While in Greensboro, I was determined to get my mother to eat. I bought her favorite junk food: McDonald's french fries, doughnuts, Baby Ruth candy bars. She treated them all as if they were something vile. I bought baby food--anything I could think of she might be able to swallow. During my nearly week-long stay, she ate almost nothing, limiting her intake to cranberry juice and some Ensure drinks.
My mother, late February 2013
During the last hour of that visit with Ruth, I knew I had to somehow say goodbye. She dozed off and on as I paced around her small room, wondering what I could say that would have any meaning for her as well as for me. I decided to keep it simple.

"Thank you," I said, and kissed her on the forehead.

She woke up, looked me in the eye, smiled weakly. "Thank you," she replied.

With that, I walked out of my mother's room, convinced I'd just spent my last few minutes with her.
But in the weeks to come, an alternate scenario slowly unfolded.
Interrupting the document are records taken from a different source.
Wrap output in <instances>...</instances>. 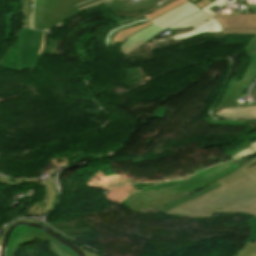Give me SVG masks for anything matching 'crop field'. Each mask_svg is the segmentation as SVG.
I'll use <instances>...</instances> for the list:
<instances>
[{
  "label": "crop field",
  "mask_w": 256,
  "mask_h": 256,
  "mask_svg": "<svg viewBox=\"0 0 256 256\" xmlns=\"http://www.w3.org/2000/svg\"><path fill=\"white\" fill-rule=\"evenodd\" d=\"M256 163V158L230 175L216 181L221 186L165 213L196 218L210 217L212 212L230 204L256 197V177L245 169Z\"/></svg>",
  "instance_id": "8a807250"
},
{
  "label": "crop field",
  "mask_w": 256,
  "mask_h": 256,
  "mask_svg": "<svg viewBox=\"0 0 256 256\" xmlns=\"http://www.w3.org/2000/svg\"><path fill=\"white\" fill-rule=\"evenodd\" d=\"M34 239H44L49 241L50 251L55 253L57 256H76V253L73 252L70 248L64 246L49 234H46L43 230L38 228H28L24 226H19L14 229L9 237V244L6 249V256H14L17 247L22 242H27Z\"/></svg>",
  "instance_id": "ac0d7876"
},
{
  "label": "crop field",
  "mask_w": 256,
  "mask_h": 256,
  "mask_svg": "<svg viewBox=\"0 0 256 256\" xmlns=\"http://www.w3.org/2000/svg\"><path fill=\"white\" fill-rule=\"evenodd\" d=\"M45 31H33L24 28L17 37L21 41V56L16 70L21 71L27 67H37L45 44Z\"/></svg>",
  "instance_id": "34b2d1b8"
},
{
  "label": "crop field",
  "mask_w": 256,
  "mask_h": 256,
  "mask_svg": "<svg viewBox=\"0 0 256 256\" xmlns=\"http://www.w3.org/2000/svg\"><path fill=\"white\" fill-rule=\"evenodd\" d=\"M80 0H47L44 11V21L38 24V29L45 30L54 27L71 15L79 12L73 5Z\"/></svg>",
  "instance_id": "412701ff"
},
{
  "label": "crop field",
  "mask_w": 256,
  "mask_h": 256,
  "mask_svg": "<svg viewBox=\"0 0 256 256\" xmlns=\"http://www.w3.org/2000/svg\"><path fill=\"white\" fill-rule=\"evenodd\" d=\"M198 9L191 1L188 3L180 6L179 8L162 15L154 20H152V24L155 28L158 30L164 32L167 29H169L173 24L180 21L183 18L188 17L189 15L199 11Z\"/></svg>",
  "instance_id": "f4fd0767"
},
{
  "label": "crop field",
  "mask_w": 256,
  "mask_h": 256,
  "mask_svg": "<svg viewBox=\"0 0 256 256\" xmlns=\"http://www.w3.org/2000/svg\"><path fill=\"white\" fill-rule=\"evenodd\" d=\"M161 32L155 29L153 26H150L133 36L129 37L128 40L122 44L121 52L125 55L131 53V51L135 50L139 46L153 40L156 36H158Z\"/></svg>",
  "instance_id": "dd49c442"
},
{
  "label": "crop field",
  "mask_w": 256,
  "mask_h": 256,
  "mask_svg": "<svg viewBox=\"0 0 256 256\" xmlns=\"http://www.w3.org/2000/svg\"><path fill=\"white\" fill-rule=\"evenodd\" d=\"M223 29L256 28V14L215 17Z\"/></svg>",
  "instance_id": "e52e79f7"
},
{
  "label": "crop field",
  "mask_w": 256,
  "mask_h": 256,
  "mask_svg": "<svg viewBox=\"0 0 256 256\" xmlns=\"http://www.w3.org/2000/svg\"><path fill=\"white\" fill-rule=\"evenodd\" d=\"M113 12H116L118 15L121 16H126V17H130L133 16L132 18H126L124 20H120L117 21L118 24L116 25H111L110 27H112L113 29L109 31V33L107 34L106 38H105V43L106 46H108L109 41L111 40L112 36L121 28L124 27H128V26H132L135 24H139V23H143V22H147L149 20H147L143 15H141L139 12L134 11V12H121L118 11L116 9L113 8L112 10Z\"/></svg>",
  "instance_id": "d8731c3e"
},
{
  "label": "crop field",
  "mask_w": 256,
  "mask_h": 256,
  "mask_svg": "<svg viewBox=\"0 0 256 256\" xmlns=\"http://www.w3.org/2000/svg\"><path fill=\"white\" fill-rule=\"evenodd\" d=\"M243 47L251 62L242 80L253 82L256 79V35Z\"/></svg>",
  "instance_id": "5a996713"
},
{
  "label": "crop field",
  "mask_w": 256,
  "mask_h": 256,
  "mask_svg": "<svg viewBox=\"0 0 256 256\" xmlns=\"http://www.w3.org/2000/svg\"><path fill=\"white\" fill-rule=\"evenodd\" d=\"M215 115L223 117V118H232V119L256 118V106L223 109V110L215 113Z\"/></svg>",
  "instance_id": "3316defc"
},
{
  "label": "crop field",
  "mask_w": 256,
  "mask_h": 256,
  "mask_svg": "<svg viewBox=\"0 0 256 256\" xmlns=\"http://www.w3.org/2000/svg\"><path fill=\"white\" fill-rule=\"evenodd\" d=\"M43 187L45 190L43 203L31 215H45L50 212L53 206L56 194L52 189V185L48 184Z\"/></svg>",
  "instance_id": "28ad6ade"
},
{
  "label": "crop field",
  "mask_w": 256,
  "mask_h": 256,
  "mask_svg": "<svg viewBox=\"0 0 256 256\" xmlns=\"http://www.w3.org/2000/svg\"><path fill=\"white\" fill-rule=\"evenodd\" d=\"M210 16L205 14L202 10L189 16L186 19L181 20L179 23L175 24L171 27V29L175 28H183V27H191L195 28L202 24L206 19H208Z\"/></svg>",
  "instance_id": "d1516ede"
},
{
  "label": "crop field",
  "mask_w": 256,
  "mask_h": 256,
  "mask_svg": "<svg viewBox=\"0 0 256 256\" xmlns=\"http://www.w3.org/2000/svg\"><path fill=\"white\" fill-rule=\"evenodd\" d=\"M161 1H163V0H147V1L134 3V4H131V5L125 6L121 0H116V1H113L109 4H106L104 6L114 7L116 9L122 10V11H134V10H138V9L148 7L150 5L157 4Z\"/></svg>",
  "instance_id": "22f410ed"
},
{
  "label": "crop field",
  "mask_w": 256,
  "mask_h": 256,
  "mask_svg": "<svg viewBox=\"0 0 256 256\" xmlns=\"http://www.w3.org/2000/svg\"><path fill=\"white\" fill-rule=\"evenodd\" d=\"M222 31L220 24L218 21H216L213 17L209 19L205 24H203L201 27L196 29L195 31L189 33V34H181L175 37H172L173 39H183V38H188L190 36L196 35L198 33L202 32H219Z\"/></svg>",
  "instance_id": "cbeb9de0"
},
{
  "label": "crop field",
  "mask_w": 256,
  "mask_h": 256,
  "mask_svg": "<svg viewBox=\"0 0 256 256\" xmlns=\"http://www.w3.org/2000/svg\"><path fill=\"white\" fill-rule=\"evenodd\" d=\"M217 212H231V213L244 212V213H248L256 216V199L250 200L244 203H240V204L231 205L224 209L218 210Z\"/></svg>",
  "instance_id": "5142ce71"
},
{
  "label": "crop field",
  "mask_w": 256,
  "mask_h": 256,
  "mask_svg": "<svg viewBox=\"0 0 256 256\" xmlns=\"http://www.w3.org/2000/svg\"><path fill=\"white\" fill-rule=\"evenodd\" d=\"M151 25V22H147V23H143V24H139V25H135L132 27H128V28H124L120 31H118L112 41H111V45H114L116 42H122L124 41L128 36L142 30L143 28L147 27Z\"/></svg>",
  "instance_id": "d9b57169"
},
{
  "label": "crop field",
  "mask_w": 256,
  "mask_h": 256,
  "mask_svg": "<svg viewBox=\"0 0 256 256\" xmlns=\"http://www.w3.org/2000/svg\"><path fill=\"white\" fill-rule=\"evenodd\" d=\"M250 82L240 81L237 83L231 82L228 92L225 95V98L223 99L222 103L216 108V111H219L225 107L226 102L228 99L239 92L246 91L247 87L250 85Z\"/></svg>",
  "instance_id": "733c2abd"
},
{
  "label": "crop field",
  "mask_w": 256,
  "mask_h": 256,
  "mask_svg": "<svg viewBox=\"0 0 256 256\" xmlns=\"http://www.w3.org/2000/svg\"><path fill=\"white\" fill-rule=\"evenodd\" d=\"M249 138L250 137H248V139L246 140V143L243 144V147L233 152V155L230 156L231 160L243 158L256 153V142L248 143Z\"/></svg>",
  "instance_id": "4a817a6b"
},
{
  "label": "crop field",
  "mask_w": 256,
  "mask_h": 256,
  "mask_svg": "<svg viewBox=\"0 0 256 256\" xmlns=\"http://www.w3.org/2000/svg\"><path fill=\"white\" fill-rule=\"evenodd\" d=\"M217 186H219V184H217L216 182L212 183L211 186H209V187H207L205 189H202V190H200L198 192H195V193H193L191 195H188V196H186V197H184L182 199H179V200L174 201V202H172L170 204H167L164 208L161 209L160 212L163 213V212H165V211H167V210H169V209H171V208H173V207H175V206H177V205H179V204H181L183 202H186V201H188V200H190L192 198H195V197H197V196H199V195H201V194H203V193H205V192H207V191H209V190H211V189H213V188H215Z\"/></svg>",
  "instance_id": "bc2a9ffb"
},
{
  "label": "crop field",
  "mask_w": 256,
  "mask_h": 256,
  "mask_svg": "<svg viewBox=\"0 0 256 256\" xmlns=\"http://www.w3.org/2000/svg\"><path fill=\"white\" fill-rule=\"evenodd\" d=\"M185 2H187V1L186 0H176L175 2L165 6V7L161 8V9L151 13V14L145 15V16H146L147 19H149L151 21L152 19L158 17L159 15H162V14H164V13H166V12L176 8V7H178V6L182 5V4H184Z\"/></svg>",
  "instance_id": "214f88e0"
},
{
  "label": "crop field",
  "mask_w": 256,
  "mask_h": 256,
  "mask_svg": "<svg viewBox=\"0 0 256 256\" xmlns=\"http://www.w3.org/2000/svg\"><path fill=\"white\" fill-rule=\"evenodd\" d=\"M234 256H256V242L248 241Z\"/></svg>",
  "instance_id": "92a150f3"
},
{
  "label": "crop field",
  "mask_w": 256,
  "mask_h": 256,
  "mask_svg": "<svg viewBox=\"0 0 256 256\" xmlns=\"http://www.w3.org/2000/svg\"><path fill=\"white\" fill-rule=\"evenodd\" d=\"M46 5V0H36V10L34 16V29H37V23L43 21V10Z\"/></svg>",
  "instance_id": "dafd665d"
},
{
  "label": "crop field",
  "mask_w": 256,
  "mask_h": 256,
  "mask_svg": "<svg viewBox=\"0 0 256 256\" xmlns=\"http://www.w3.org/2000/svg\"><path fill=\"white\" fill-rule=\"evenodd\" d=\"M219 34H256V29H230Z\"/></svg>",
  "instance_id": "00972430"
},
{
  "label": "crop field",
  "mask_w": 256,
  "mask_h": 256,
  "mask_svg": "<svg viewBox=\"0 0 256 256\" xmlns=\"http://www.w3.org/2000/svg\"><path fill=\"white\" fill-rule=\"evenodd\" d=\"M0 182L7 185L18 186L29 182V180H14L0 176Z\"/></svg>",
  "instance_id": "a9b5d70f"
},
{
  "label": "crop field",
  "mask_w": 256,
  "mask_h": 256,
  "mask_svg": "<svg viewBox=\"0 0 256 256\" xmlns=\"http://www.w3.org/2000/svg\"><path fill=\"white\" fill-rule=\"evenodd\" d=\"M31 2L32 0H26V11H25V22H24V26L26 27H29L28 21H29V14L31 11Z\"/></svg>",
  "instance_id": "4177f3b9"
},
{
  "label": "crop field",
  "mask_w": 256,
  "mask_h": 256,
  "mask_svg": "<svg viewBox=\"0 0 256 256\" xmlns=\"http://www.w3.org/2000/svg\"><path fill=\"white\" fill-rule=\"evenodd\" d=\"M225 1H226V0H217V1H215L214 3H212L211 5H209L208 7L204 8V9H202V10H203L205 13L209 14L210 16H212V15H214V13L210 12V11H209V8L212 7V6H214V5H217L218 7H220V6L224 5V4H226Z\"/></svg>",
  "instance_id": "730fd06b"
},
{
  "label": "crop field",
  "mask_w": 256,
  "mask_h": 256,
  "mask_svg": "<svg viewBox=\"0 0 256 256\" xmlns=\"http://www.w3.org/2000/svg\"><path fill=\"white\" fill-rule=\"evenodd\" d=\"M107 1H109V0H96V1L91 2V3H88V4H86V5L77 7V9H78L79 11H81V10H84V9H86V8L93 7V6H96V5L100 4V3H104V2H107Z\"/></svg>",
  "instance_id": "eef30255"
},
{
  "label": "crop field",
  "mask_w": 256,
  "mask_h": 256,
  "mask_svg": "<svg viewBox=\"0 0 256 256\" xmlns=\"http://www.w3.org/2000/svg\"><path fill=\"white\" fill-rule=\"evenodd\" d=\"M242 93H243V92H242ZM242 93L236 94V95H234L233 97H231V98L229 99V101L227 102V104H226V108H227V107L236 106V103H235V101H234V98L240 96Z\"/></svg>",
  "instance_id": "ae1a2a85"
},
{
  "label": "crop field",
  "mask_w": 256,
  "mask_h": 256,
  "mask_svg": "<svg viewBox=\"0 0 256 256\" xmlns=\"http://www.w3.org/2000/svg\"><path fill=\"white\" fill-rule=\"evenodd\" d=\"M209 4H211V3L208 0H201V1L197 2V3H195V5L197 7H199L200 9L206 7Z\"/></svg>",
  "instance_id": "d3111659"
},
{
  "label": "crop field",
  "mask_w": 256,
  "mask_h": 256,
  "mask_svg": "<svg viewBox=\"0 0 256 256\" xmlns=\"http://www.w3.org/2000/svg\"><path fill=\"white\" fill-rule=\"evenodd\" d=\"M33 7H32V12H31V15H30V21H29V26L31 28H33V16H34V9H35V0H33Z\"/></svg>",
  "instance_id": "750c4746"
},
{
  "label": "crop field",
  "mask_w": 256,
  "mask_h": 256,
  "mask_svg": "<svg viewBox=\"0 0 256 256\" xmlns=\"http://www.w3.org/2000/svg\"><path fill=\"white\" fill-rule=\"evenodd\" d=\"M22 222H35V223H38V222H36V221H31V220H25V221H22ZM17 223V222H16ZM15 224V223H14ZM13 225V224H12ZM10 227V226H9ZM8 227V228H9ZM8 228H6L5 229V231L0 235V246H2V242H3V238H4V235H5V232L7 231V229Z\"/></svg>",
  "instance_id": "bd1437ed"
},
{
  "label": "crop field",
  "mask_w": 256,
  "mask_h": 256,
  "mask_svg": "<svg viewBox=\"0 0 256 256\" xmlns=\"http://www.w3.org/2000/svg\"><path fill=\"white\" fill-rule=\"evenodd\" d=\"M76 245H77V244H76ZM77 246H79V245H77ZM79 247L83 250L85 256H98V255H96V254H94V253H92V252H90V251H88V250L82 248L81 246H79Z\"/></svg>",
  "instance_id": "1d83c4d3"
},
{
  "label": "crop field",
  "mask_w": 256,
  "mask_h": 256,
  "mask_svg": "<svg viewBox=\"0 0 256 256\" xmlns=\"http://www.w3.org/2000/svg\"><path fill=\"white\" fill-rule=\"evenodd\" d=\"M246 170H248L250 173H252L253 175L256 176V164L253 165V166H251V167H249V168L246 169Z\"/></svg>",
  "instance_id": "120bbe31"
},
{
  "label": "crop field",
  "mask_w": 256,
  "mask_h": 256,
  "mask_svg": "<svg viewBox=\"0 0 256 256\" xmlns=\"http://www.w3.org/2000/svg\"><path fill=\"white\" fill-rule=\"evenodd\" d=\"M21 2H22V13H23L22 22H23L24 21V11H25V0H21Z\"/></svg>",
  "instance_id": "d32e631a"
},
{
  "label": "crop field",
  "mask_w": 256,
  "mask_h": 256,
  "mask_svg": "<svg viewBox=\"0 0 256 256\" xmlns=\"http://www.w3.org/2000/svg\"><path fill=\"white\" fill-rule=\"evenodd\" d=\"M91 1H93V0H85V1H83V2H81V3H79V4H77V5H75V7L80 6V5H83V4L88 3V2H91Z\"/></svg>",
  "instance_id": "5866460e"
},
{
  "label": "crop field",
  "mask_w": 256,
  "mask_h": 256,
  "mask_svg": "<svg viewBox=\"0 0 256 256\" xmlns=\"http://www.w3.org/2000/svg\"><path fill=\"white\" fill-rule=\"evenodd\" d=\"M252 91H253L254 96L256 97V84H255V86H254Z\"/></svg>",
  "instance_id": "028f5c9d"
},
{
  "label": "crop field",
  "mask_w": 256,
  "mask_h": 256,
  "mask_svg": "<svg viewBox=\"0 0 256 256\" xmlns=\"http://www.w3.org/2000/svg\"><path fill=\"white\" fill-rule=\"evenodd\" d=\"M252 128H251V130H256V126L254 125V124H249Z\"/></svg>",
  "instance_id": "e1f06a70"
},
{
  "label": "crop field",
  "mask_w": 256,
  "mask_h": 256,
  "mask_svg": "<svg viewBox=\"0 0 256 256\" xmlns=\"http://www.w3.org/2000/svg\"><path fill=\"white\" fill-rule=\"evenodd\" d=\"M193 3H195V2H197V1H199V0H191Z\"/></svg>",
  "instance_id": "0bd39190"
},
{
  "label": "crop field",
  "mask_w": 256,
  "mask_h": 256,
  "mask_svg": "<svg viewBox=\"0 0 256 256\" xmlns=\"http://www.w3.org/2000/svg\"><path fill=\"white\" fill-rule=\"evenodd\" d=\"M0 249H1V247H0Z\"/></svg>",
  "instance_id": "b80d0937"
},
{
  "label": "crop field",
  "mask_w": 256,
  "mask_h": 256,
  "mask_svg": "<svg viewBox=\"0 0 256 256\" xmlns=\"http://www.w3.org/2000/svg\"><path fill=\"white\" fill-rule=\"evenodd\" d=\"M82 1V0H81Z\"/></svg>",
  "instance_id": "c035e120"
}]
</instances>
My sisters took turns visiting Ruth every day, reading to her, painting her fingernails, being by her side. The hospice staff visited several times a week. The Arboretum staff gave her extra care. Her doctor took her off several medications and gave her a drug whose side effect is known to increase appetite.

By mid May, the news was so encouraging, I returned to Greensboro. This time, my mother was alert, her blue eyes looking directly into mine in a way I hadn't seen in a while. She smiled and laughed. She let me feed her, but more importantly, she was now feeding herself.

She is still talking in gibberish, still confusing past with present. But she seems happy and content, and she has moments of clarity. The other day, when an unfamiliar Arboretum resident walked past, my mother said to my sister: "Who is that old lady?"

I attribute much of my mother's rebound to my sisters, and of course to Ruth herself—a tough country girl from North Carolina, through and through, whose mother lived to 100 and whose grandmother passed away peacefully at 95. One lesson to take away: Never, under any circumstances, underestimate a Southern woman.

On July 22, Ruth Martin will be 94 years old. I don't know how much time we have left with her. But since late February, every visit, every phone conversation with her has been what they call in New Orleans a lagniappe—a sweet, unexpected gift.

My mother, early July 2013. (Note the Piggly Wiggly T-shirt under her sweatshirt.)